The value of k for which the points A (1, 0, 3), B(-1, 3, 4), C(1, 2, 1) and D(k, 2, 5) are coplanar, are

To find the value of \( k \) for which the points \( A(1, 0, 3) \), \( B(-1, 3, 4) \), \( C(1, 2, 1) \), and \( D(k, 2, 5) \) are coplanar, we will use the concept of the scalar triple product. The points are coplanar if the scalar triple product of the vectors formed by these points is zero. ### Step-by-Step Solution: 1. **Define the Vectors**: We will first define the vectors \( \vec{AB} \), \( \vec{AC} \), and \( \vec{AD} \). \[ \vec{AB} = B - A = (-1 - 1, 3 - 0, 4 - 3) = (-2, 3, 1) \] \[ \vec{AC} = C - A = (1 - 1, 2 - 0, 1 - 3) = (0, 2, -2) \] \[ \vec{AD} = D - A = (k - 1, 2 - 0, 5 - 3) = (k - 1, 2, 2) \] 2. **Set Up the Scalar Triple Product**: The scalar triple product \( \vec{AB} \cdot (\vec{AC} \times \vec{AD}) \) must equal zero for the points to be coplanar.
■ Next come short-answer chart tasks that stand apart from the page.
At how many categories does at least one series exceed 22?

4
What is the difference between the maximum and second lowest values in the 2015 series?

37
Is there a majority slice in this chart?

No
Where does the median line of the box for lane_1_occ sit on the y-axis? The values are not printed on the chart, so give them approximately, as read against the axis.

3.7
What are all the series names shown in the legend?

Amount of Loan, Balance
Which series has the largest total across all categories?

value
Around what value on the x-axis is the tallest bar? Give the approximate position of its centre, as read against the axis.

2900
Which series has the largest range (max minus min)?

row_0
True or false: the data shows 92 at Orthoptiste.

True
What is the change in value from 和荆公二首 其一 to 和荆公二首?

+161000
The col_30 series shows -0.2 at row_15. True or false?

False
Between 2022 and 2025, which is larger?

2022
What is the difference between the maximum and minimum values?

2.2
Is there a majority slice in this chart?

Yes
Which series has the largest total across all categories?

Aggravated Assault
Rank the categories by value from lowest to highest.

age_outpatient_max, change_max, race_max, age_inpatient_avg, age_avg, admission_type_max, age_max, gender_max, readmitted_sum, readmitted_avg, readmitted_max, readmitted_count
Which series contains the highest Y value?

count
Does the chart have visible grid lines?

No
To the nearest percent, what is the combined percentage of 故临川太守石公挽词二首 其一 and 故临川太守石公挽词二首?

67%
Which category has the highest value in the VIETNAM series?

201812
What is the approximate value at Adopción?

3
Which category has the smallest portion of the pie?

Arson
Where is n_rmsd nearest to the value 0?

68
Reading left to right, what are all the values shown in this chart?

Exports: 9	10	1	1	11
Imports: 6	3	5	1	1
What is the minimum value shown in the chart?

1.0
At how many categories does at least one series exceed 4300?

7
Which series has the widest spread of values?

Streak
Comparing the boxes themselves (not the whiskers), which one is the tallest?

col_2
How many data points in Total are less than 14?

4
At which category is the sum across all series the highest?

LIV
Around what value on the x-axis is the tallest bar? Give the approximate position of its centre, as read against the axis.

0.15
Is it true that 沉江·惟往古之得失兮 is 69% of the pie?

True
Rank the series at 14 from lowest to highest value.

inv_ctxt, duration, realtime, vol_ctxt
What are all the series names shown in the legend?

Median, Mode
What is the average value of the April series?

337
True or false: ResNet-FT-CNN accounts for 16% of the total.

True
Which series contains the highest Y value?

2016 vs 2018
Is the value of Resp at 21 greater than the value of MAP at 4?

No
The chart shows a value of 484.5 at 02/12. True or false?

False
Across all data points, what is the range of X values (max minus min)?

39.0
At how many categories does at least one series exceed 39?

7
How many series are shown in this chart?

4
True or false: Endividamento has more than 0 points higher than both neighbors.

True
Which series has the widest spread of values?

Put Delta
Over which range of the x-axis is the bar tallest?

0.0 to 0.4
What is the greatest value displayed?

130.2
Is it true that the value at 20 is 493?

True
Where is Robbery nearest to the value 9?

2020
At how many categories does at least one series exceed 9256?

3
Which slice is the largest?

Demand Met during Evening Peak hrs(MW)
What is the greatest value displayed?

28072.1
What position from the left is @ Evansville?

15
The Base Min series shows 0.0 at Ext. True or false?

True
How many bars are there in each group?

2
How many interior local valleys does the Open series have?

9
The scalar triple product can be represented as the determinant of the matrix formed by the vectors: \[ \begin{vmatrix} -2 & 3 & 1 \\ 0 & 2 & -2 \\ k-1 & 2 & 2 \end{vmatrix} = 0 \] 3. **Calculate the Determinant**: We will calculate the determinant step by step: \[ = -2 \begin{vmatrix} 2 & -2 \\ 2 & 2 \end{vmatrix} - 3 \begin{vmatrix} 0 & -2 \\ k-1 & 2 \end{vmatrix} + 1 \begin{vmatrix} 0 & 2 \\ k-1 & 2 \end{vmatrix} \] - Calculate \( \begin{vmatrix} 2 & -2 \\ 2 & 2 \end{vmatrix} = (2)(2) - (-2)(2) = 4 + 4 = 8 \) - Calculate \( \begin{vmatrix} 0 & -2 \\ k-1 & 2 \end{vmatrix} = (0)(2) - (-2)(k-1) = 2(k-1) \) - Calculate \( \begin{vmatrix} 0 & 2 \\ k-1 & 2 \end{vmatrix} = (0)(2) - (2)(k-1) = -2(k-1) \) Now substituting back into the determinant: \[ = -2(8) - 3(2(k-1)) + 1(-2(k-1)) \] \[ = -16 - 6(k-1) - 2(k-1) \] \[ = -16 - 6k + 6 - 2k + 2 \] \[ = -16 + 8 - 8k = -8 - 8k \] 4. **Set the Determinant to Zero**: For coplanarity, we set the determinant equal to zero: \[ -8 - 8k = 0 \] \[ -8k = 8 \] \[ k = -1 \] ### Final Answer: The value of \( k \) for which the points are coplanar is \( k = -1 \).